New Year (if I might be allowed to indulge in a cliché) is a time for reflection.
Here comes a reflective question. What really is the nature of this terror-inducing beastie, Public Speaking?
Here comes the answer. Stripped of all the mystique that gets in our way, it is just talking. That’s all.
I know it’s not quite the same as the other talking we spend our lives doing, because other details crash this party. For instance, you are standing while everyone else is sitting. You are facing in the opposite direction to everyone else who all just happen to be looking at you. You are the only one speaking – ah yes, there’s the respect that makes calamity…
Usual talking involves other people speaking also. Dialogue (another word for conversation which is what we’re used to) is a process whereby people feed each other with thoughts, ideas, questions to be answered, and so on – two-way traffic. This is monologue – one way traffic – ay, there’s the rub. You have to do all the talking for a period of time that doesn’t include prompting from anyone else.
So the first thing you need to learn is how to prepare your monologue so that –
- you can deliver it like a proper speaker, in other words without script or notes,
- you answer many of the questions they would have asked,
- the audience can easily follow, understand, and remember what is said, and
- both you and the audience can get full benefit from it.
That can be quickly and easily taught and learnt. The second thing is how to deliver it – a different matter altogether.
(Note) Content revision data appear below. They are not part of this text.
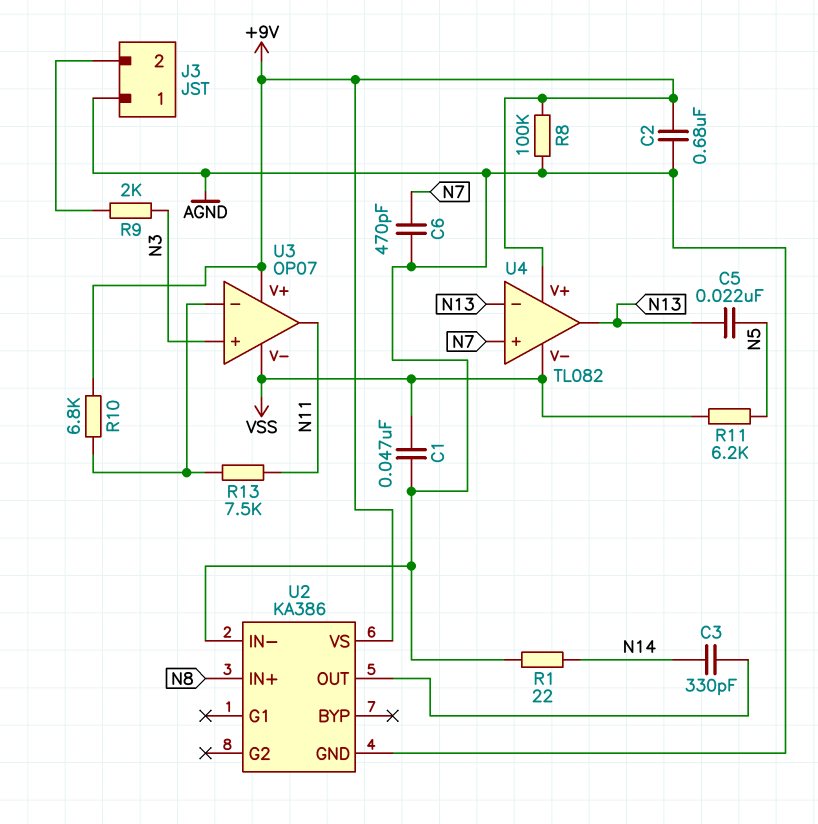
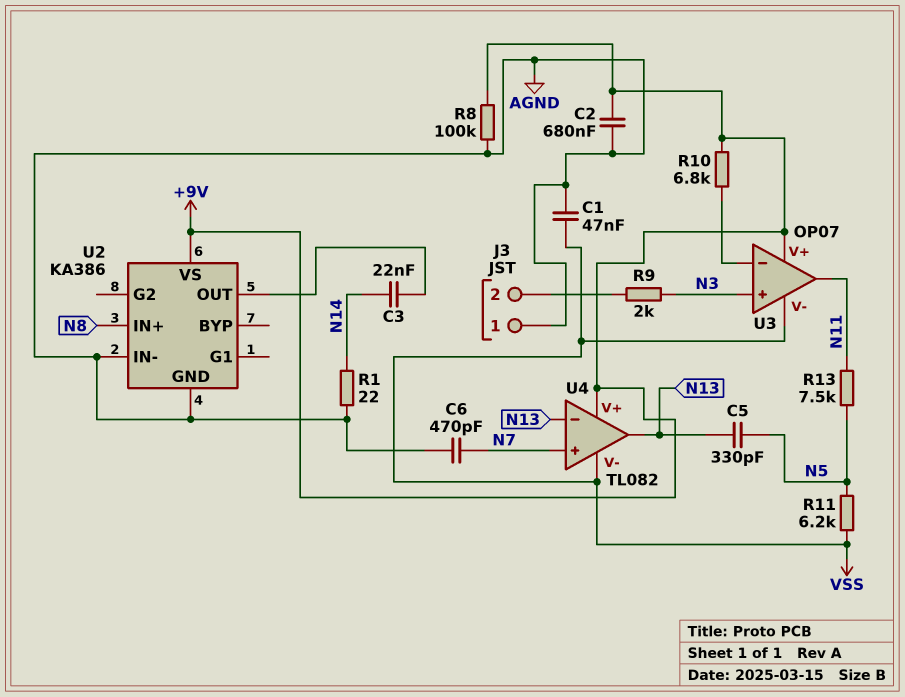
C3: 330pF (N14, U2/OUT) -> 22nF (N14, U2/OUT)
C5: 22nF (N5, N13) -> 330pF (N5, N13)
R13: 7.5k (N11, U3/in-) -> 7.5k (N5, N11)

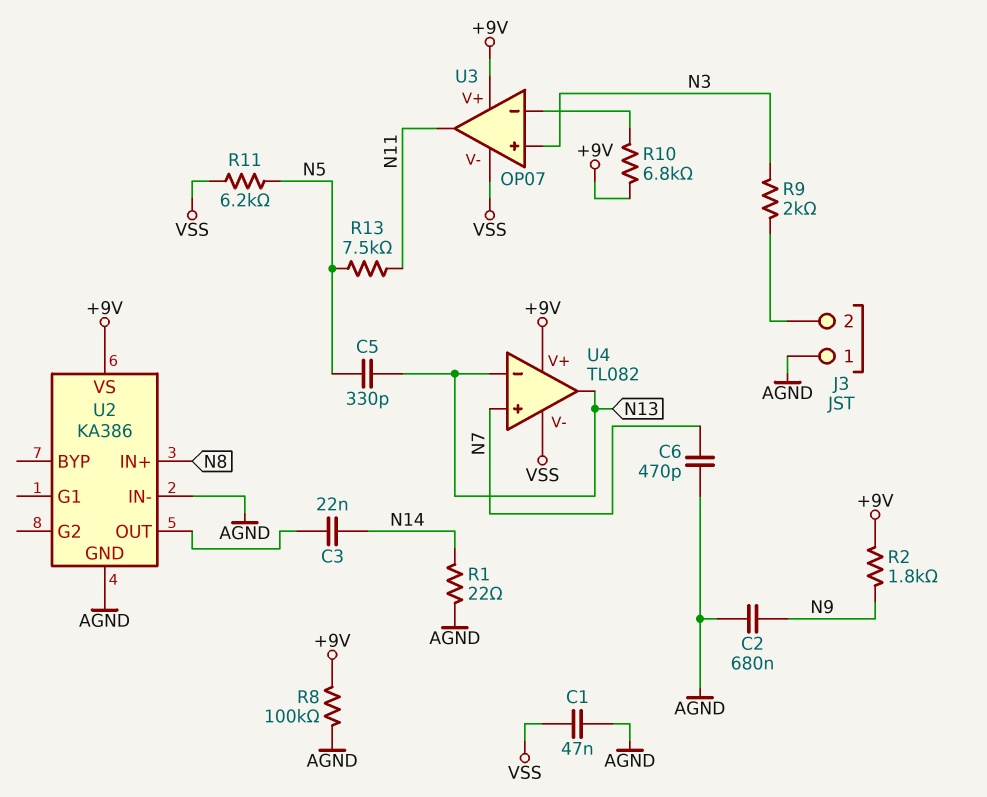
C2: 680nF (+9V, AGND) -> 680nF (AGND, N9)
R2: none -> 1.8k (+9V, N9)

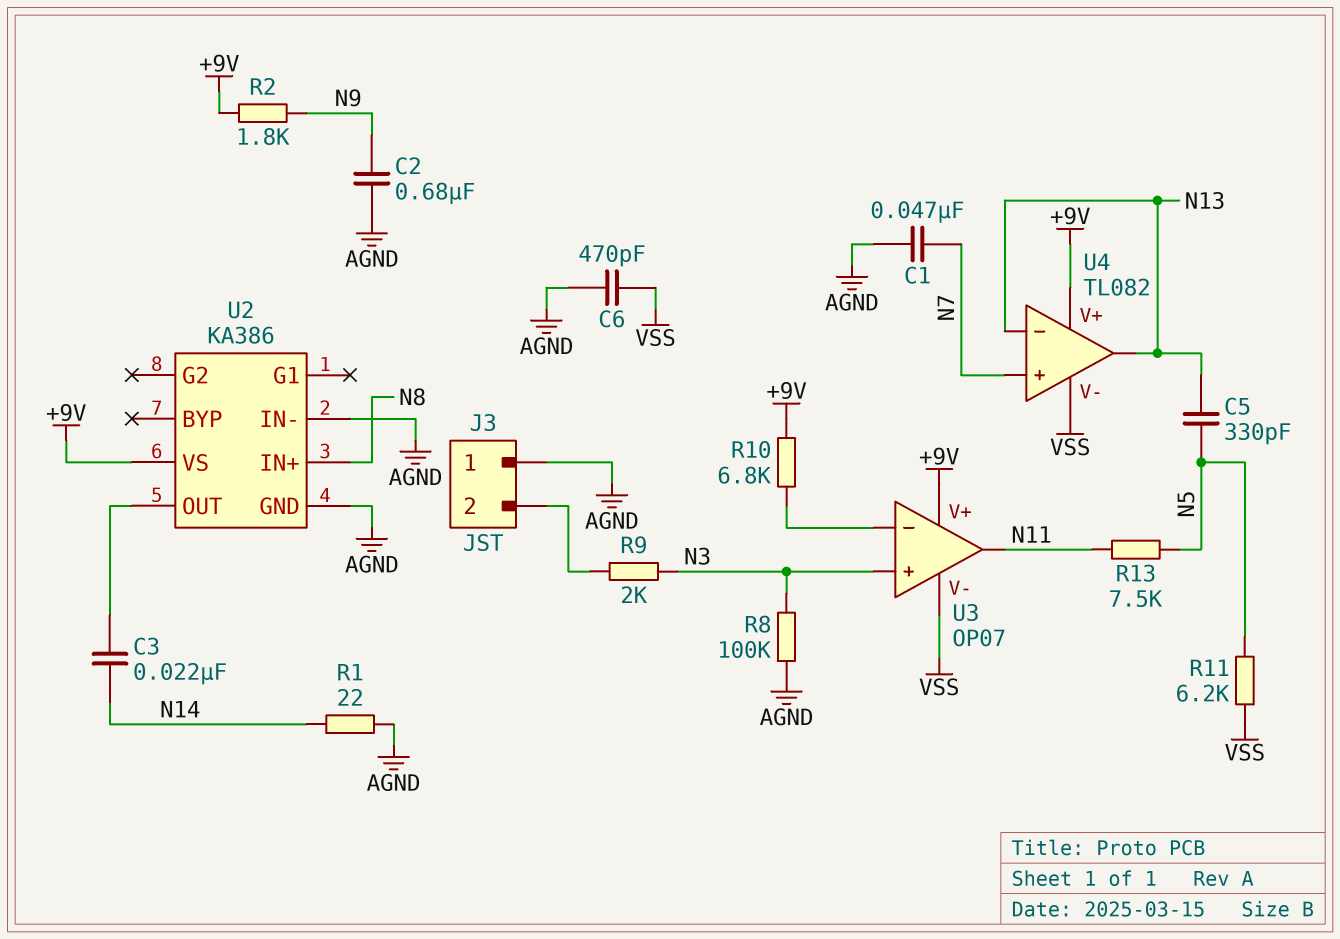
C1: 47nF (AGND, VSS) -> 47nF (AGND, N7)
C6: 470pF (AGND, N7) -> 470pF (AGND, VSS)
R8: 100k (+9V, AGND) -> 100k (AGND, N3)

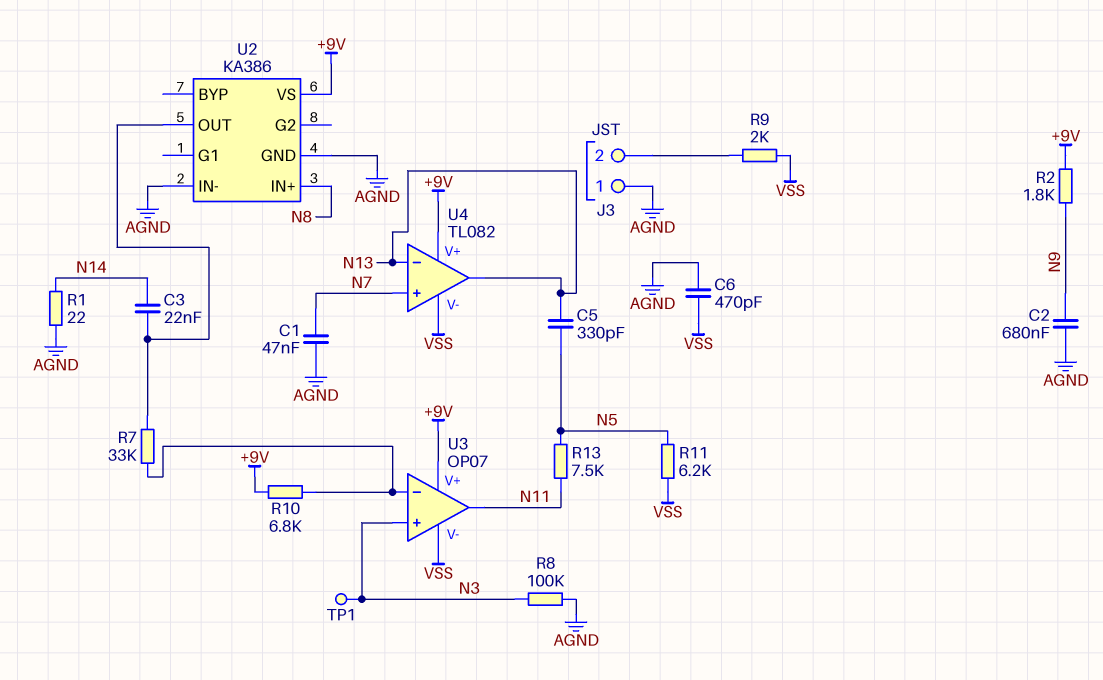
R7: none -> 33k (U2/OUT, U3/in-)
R9: 2k (J3/2, N3) -> 2k (J3/2, VSS)
TP1: none -> test point (N3)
Rubbish speakers speak at their audience; mediocre speakers speak to them; proper speakers speak with them. Speech delivery comes down to how well you can develop your relationship with your audience.
Your relationship: your audience. No one else’s; this is entirely your province. And the most persuasive, engaging, compelling you can be is you. The real you.
Oscar Wilde said,
Be yourself; everyone else is taken.
He was right. He also said,
To be natural is such a very difficult pose to keep up.
In that he was wrong. In his modishly brittle cynicism he was suggesting that you could be ‘natural’ only by posing; and that’s nonsense. Being natural is not so much difficult as scary, because certain guards need to be lowered. I’m not saying that you need to be bosom-buddies with everyone in the room, but each member of that audience should sense a connection of some sort. Built properly, an audience relationship can get quite personal.
So personal that learning how to build it should likewise be your province: no one else can reach inside you as well as you can. And that’s why I do not teach people their delivery. I enable them to teach themselves.